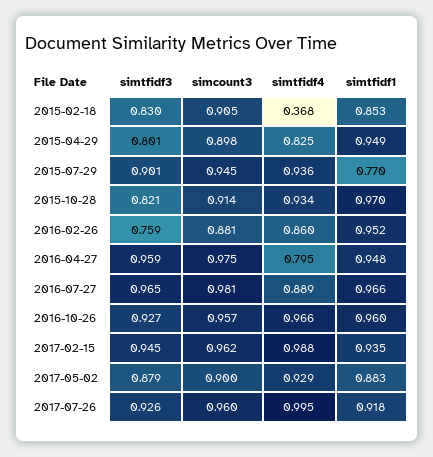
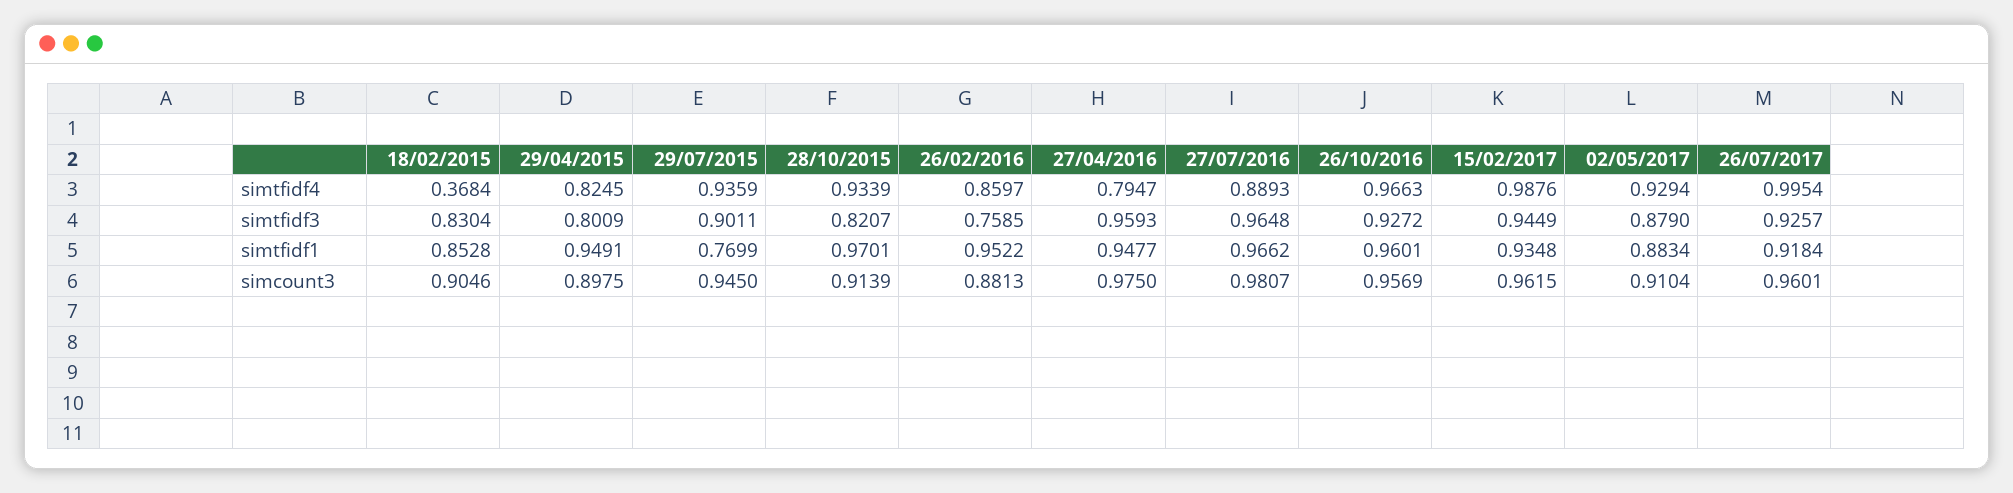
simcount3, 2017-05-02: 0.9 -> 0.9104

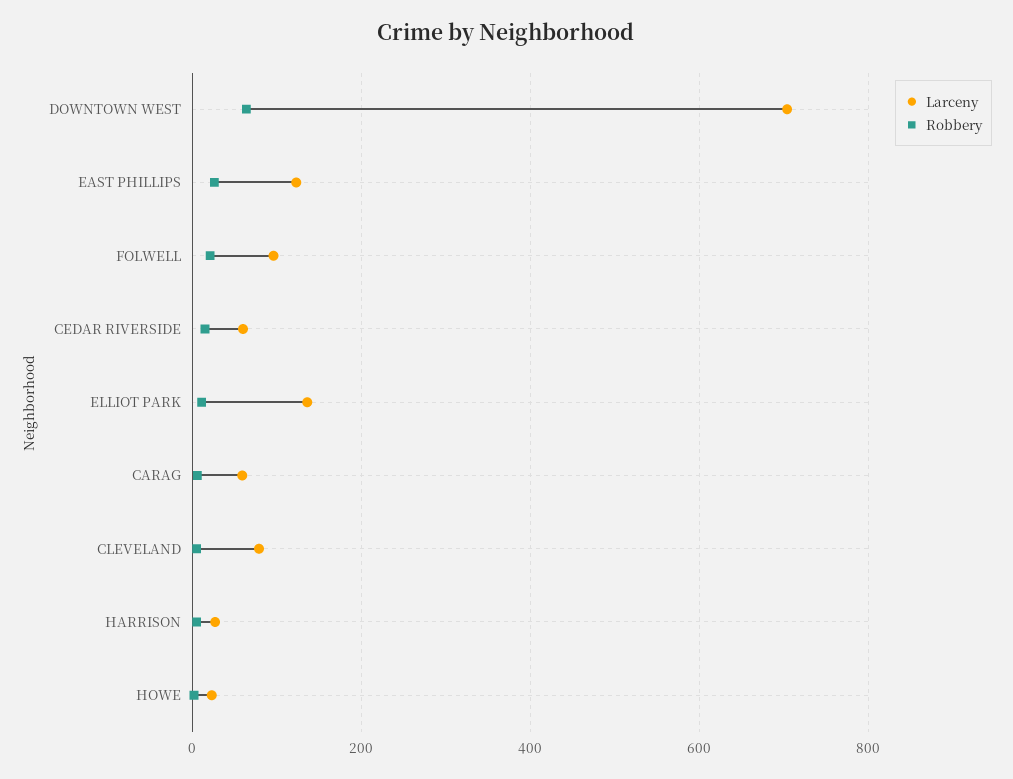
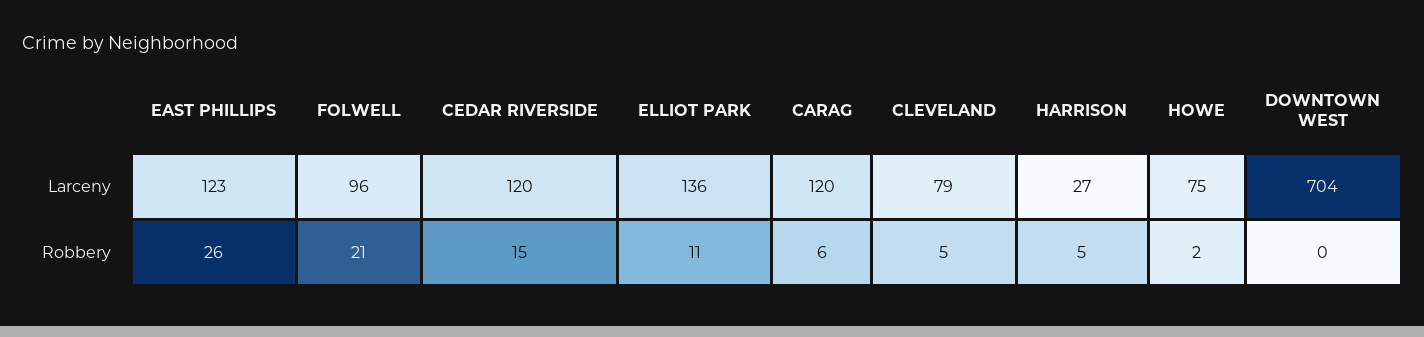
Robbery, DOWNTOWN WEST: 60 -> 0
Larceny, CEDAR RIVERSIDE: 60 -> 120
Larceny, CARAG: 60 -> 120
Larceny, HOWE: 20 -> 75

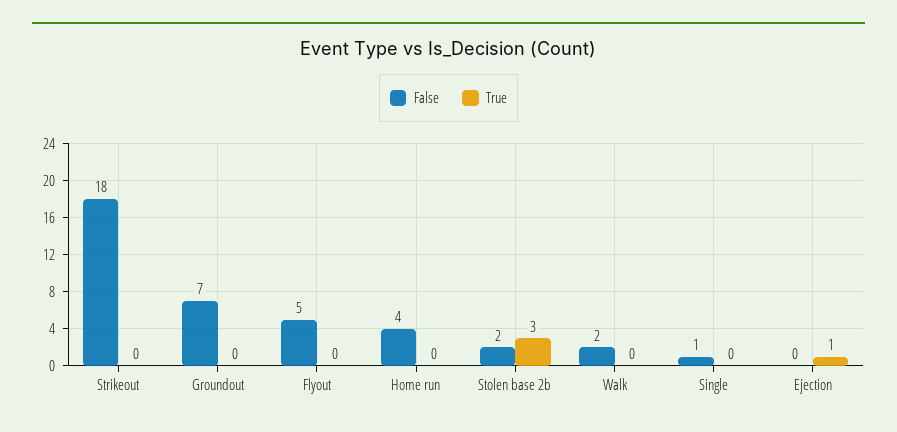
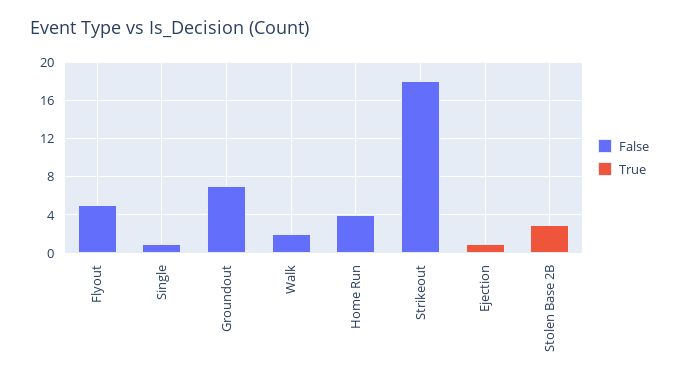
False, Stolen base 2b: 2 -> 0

- Goal of the exercise
Work out how many lines in the entries above include the word "Larceny". Respond with only the number.

- Task output
3